London For decades, scientists have scanned the heavens in search of extraterrestrial life. Perhaps they should have looked closer to home.
Variant life forms — most likely tiny microbes — could still be hanging around “right under or noses — or even in our noses,” Paul Davies, an award-winning Arizona State University physicist, told a group of scientists Tuesday.
“How do we know all life on earth descended from a single origin?” he said, speaking at London’s Royal Society, which serves as Britain’s academy of sciences. “We’ve just scratched the surface of the microbial world.”
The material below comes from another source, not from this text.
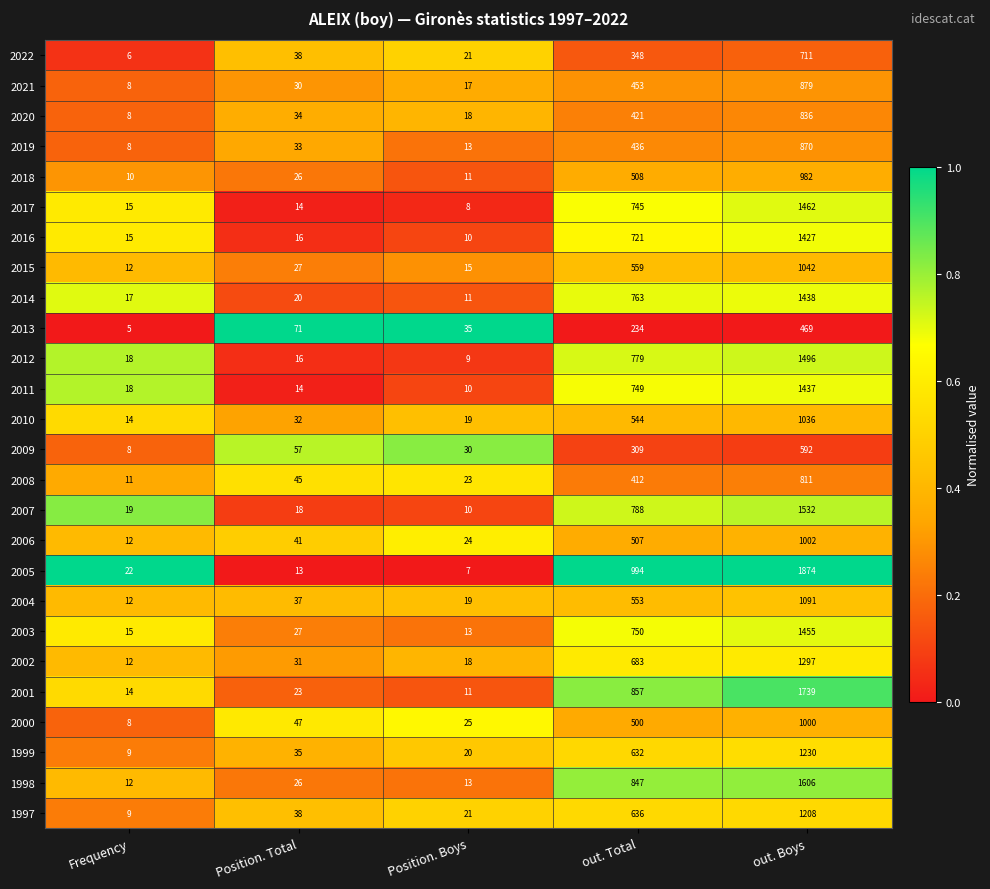

The value of 2003 at Position. Boys is 13. True or false?

True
The idea that alien micro-organisms could be hiding on Earth has been discussed for a while, according to Jill Tarter, the director of Search for Extraterrestrial Intelligence, a U.S. project that listens for signals from civilizations based around distant stars.
She said several of the scientists involved in the project were interested in pursuing the notion, which Davies laid out in a 2007 Scientific American article, “Are Aliens Among Us?”
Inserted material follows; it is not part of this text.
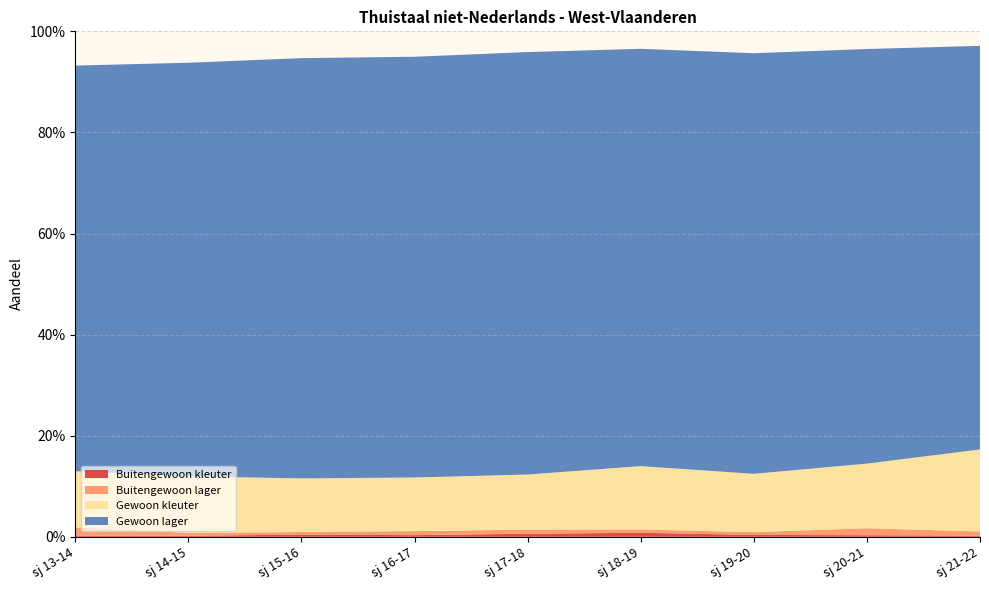

Reading right to left, list all the values displayed in this chart.

Buitengewoon kleuter: 0.0	0.0	0.0	0.0	0.0	0.0	0.0	0.0	0.0
Buitengewoon lager: 0.0	0.0	0.0	0.0	0.0	0.0	0.0	0.0	0.0
Gewoon kleuter: 0.2	0.1	0.1	0.1	0.1	0.1	0.1	0.1	0.1
Gewoon lager: 0.8	0.8	0.8	0.8	0.8	0.8	0.8	0.8	0.8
So far, there’s no answer. And finding one would be fraught with difficulties, as Davies himself acknowledged.
Unusual organisms abound — including chemical-eating bacteria which dwell deep in the ocean and organisms that thrive in boiling-hot springs — but that doesn’t mean they’re different life forms entirely.
“How weird do they have to be to suggest a second genesis as opposed to just an obscure branch of the family tree?” he said. Davies suggested that the only way to prove an organism wasn’t “life as we know it” was if it were built using exotic elements that no other form of life had.
Such organisms have yet to be found. Bruce Jakosky, an astrobiologist at the University of Colorado at Boulder, said the notion of alien life on Earth was “an interesting theoretical idea” but one that would be impossible to put odds on because “we have no idea what we’re looking for.”
Jakosky added that, if such life forms existed, humans would probably have little to fear, as their different biochemistry would tend to mitigate against infection or disease.